A question about electric field

[Cookiey]

Homework Statement
Two point charges a and b whose magnitudes are same positioned at a certain distance along the positive x-axis from each other. a is at the origin. The graph is drawn between electrical field strength and distance x from a. E is taken positive if it is along the line joining from a to b.

From the graph it can be decided that

1) a is +ve b is -ve
2) a and b are both +ve
3) a and b are both -ve
4) a is -ve and b is +ve
The attempt at a solution

As the electric field is defined with respect to a positive unit charge, a should be positive. This is because the field strength near a is tending to positive infinity, and according to the question, this is from a to b. So, this can be interpreted as repulsion.

As we move towards the middle of the graph, the strength decreases, almost to zero, so the field from point charge b must be cancelling it out. So b is also positive.

But why does the graph go towards positive infinity again? Because if b is also positive, won't it push our test positive unit charge away? This direction would be from b to a, right? Shouldn't the graph go to negative in that case?

The answer is given as a and b both being positive.

Thanks for helping!

 

[andrevdh]

How would one quantify the electric field in a region of space?
That is what procedure should be followed to measure its direction and magnitude at a point in space?
Or what is the definition of E?

 

[Cookiey]

How would one quantify the electric field in a region of space?
That is what procedure should be followed to measure its direction and magnitude at a point in space?
Or what is the definition of E?

The electric field at a point is defined as the electrostatic force per unit positive charge, and its direction is the same as the direction of the electrostatic force on the unit positive charge, right?

Im sorry, I don't understand my mistake. Which bit should I reconsider?

 

[ehild]

Homework Statement
Two point charges a and b whose magnitudes are same positioned at a certain distance along the positive x-axis from each other. a is at the origin. The graph is drawn between electrical field strength and distance x from a. E is taken positive if it is along the line joining from a to b.
View attachment 91749

From the graph it can be decided that

1) a is +ve b is -ve
2) a and b are both +ve
3) a and b are both -ve
4) a is -ve and b is +ve
The attempt at a solution

As the electric field is defined with respect to a positive unit charge, a should be positive. This is because the field strength near a is tending to positive infinity, and according to the question, this is from a to b. So, this can be interpreted as repulsion.

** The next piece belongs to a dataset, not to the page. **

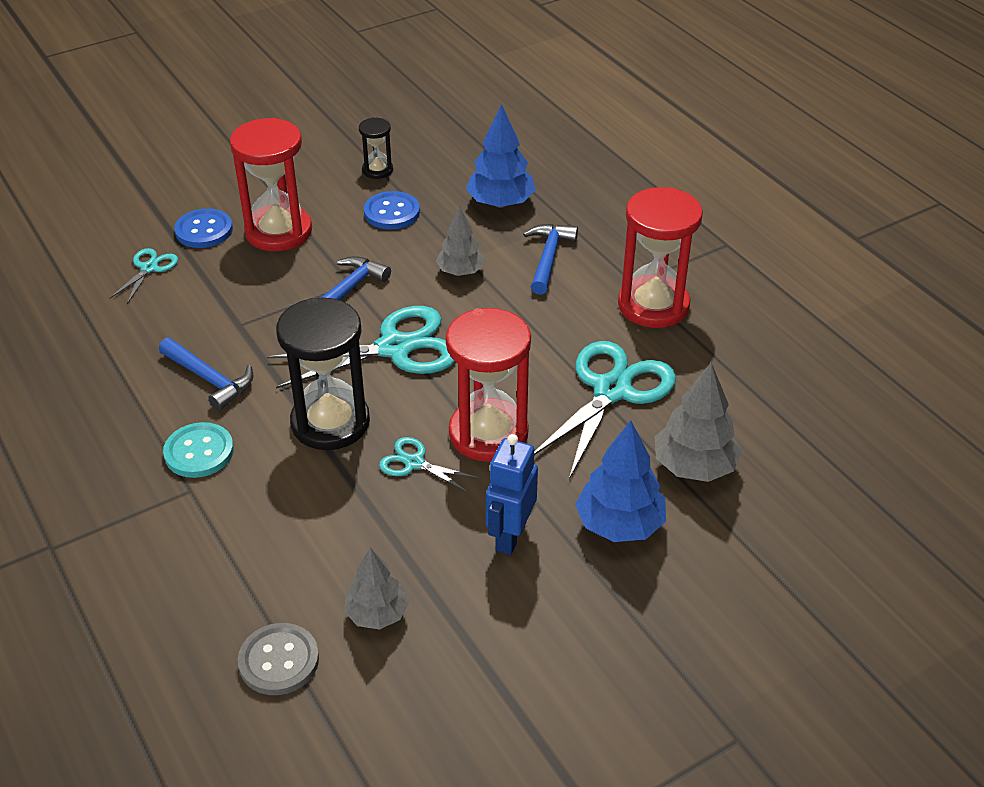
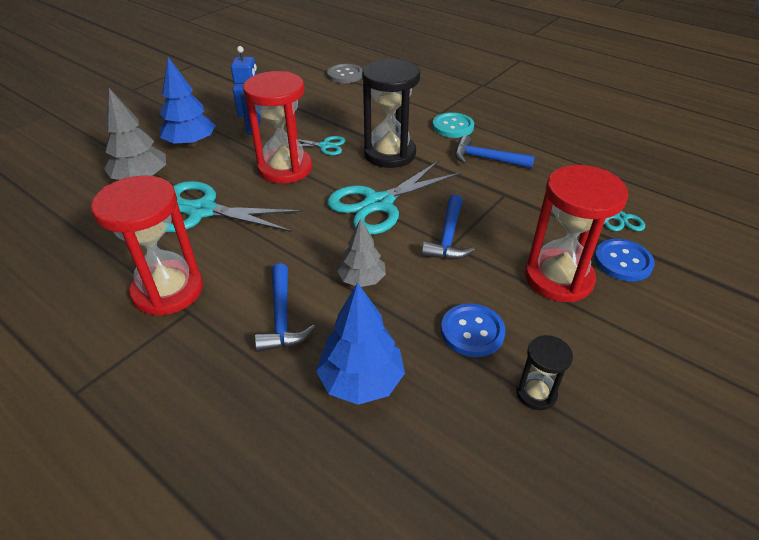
camera: 160 degrees right, 0 degrees up
(377, 614) = (310, 93): grey tree -> none
(612, 390) = (202, 211): turquoise scissors -> turquoise scissors turned 90 degrees clockwise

As we move towards the middle of the graph, the strength decreases, almost to zero, so the field from point charge b must be cancelling it out. So b is also positive.

But why does the graph go towards positive infinity again? Because if b is also positive, won't it push our test positive unit charge away? This direction would be from b to a, right? Shouldn't the graph go to negative in that case?

The answer is given as a and b both being positive.

Thanks for helping!

You are right, a must be positive and b too, as the electric field of the charges look to cancel at the middle of the distance.

 

[Cookiey]

You are right, a must be positive and b too, as the electric field of the charges look to cancel at the middle of the distance.

Thanks for replying!
So the graph given in the question is not possible with any combination of positive and negative charges?

 

[andrevdh]

No, I am just starting out from the basics.
A small positive test charge, charge q₊ say, is used to measure the electric field at a point in space.
It is then defined as E = F_e/q₊ where F_e is the force it experiences as a result of the field.
The direction of E is then in the same direction as F_e .
The graph seems to suggest a positive and negative direction for E, that is + towards +x and - towards -x.
This means as q₊ approaches charge b it is experiencing an ever increasing force towards the +x direction.
Which would suggest that b is negative as you thought.

 

[ehild]

Thanks for replying!
So the graph given in the question is not possible with any combination of positive and negative charges?

No. Maybe, they mixed the plot with that of the potential. If it was the electric field, it should be exactly zero at the center. The potential would have a minimum there.

 

[ehild]

The graph seems to suggest a positive and negative direction for E, that is + towards +x and - towards -x.
This means as q₊ approaches charge b it is experiencing an ever increasing force towards the +x direction.

It depends from what direction that q₊ charge approaches b. Moving from left towards b, it experiences force towards the -x direction.

 

[andrevdh]

Not stated where b is located though.
Should be where she drew it in pencil.
Okay, I get it - therefore the ve (volts) in the answers.

 

[Cookiey]

Not stated where b is located though.
Should be where she drew it in pencil.
Okay, I get it - therefore the ve (volts) in the answers.

Oh, the 've' is the 've' in posti've'. I'm sorry about that! My question sheet is a photocopy, there's a statement at the end of the original (which is cut off here) that says the graph is plotted between a and b only.

 

[andrevdh]

Then the graph probably just indicates that the E field is increasing and do not take the direction into account.

 

[ehild]

Then the graph probably just indicates that the E field is increasing and do not take the direction into account.

Then the graph probably just indicates that the E field is increasing and do not take the direction into account.

I think they plotted the potential function instead of the electric field. E should be zero somewhere on the line ab between the charges. It is not in the plot, there is a minimum instead. The potential goes to + infinity at the positive charges, and has a minimum between them.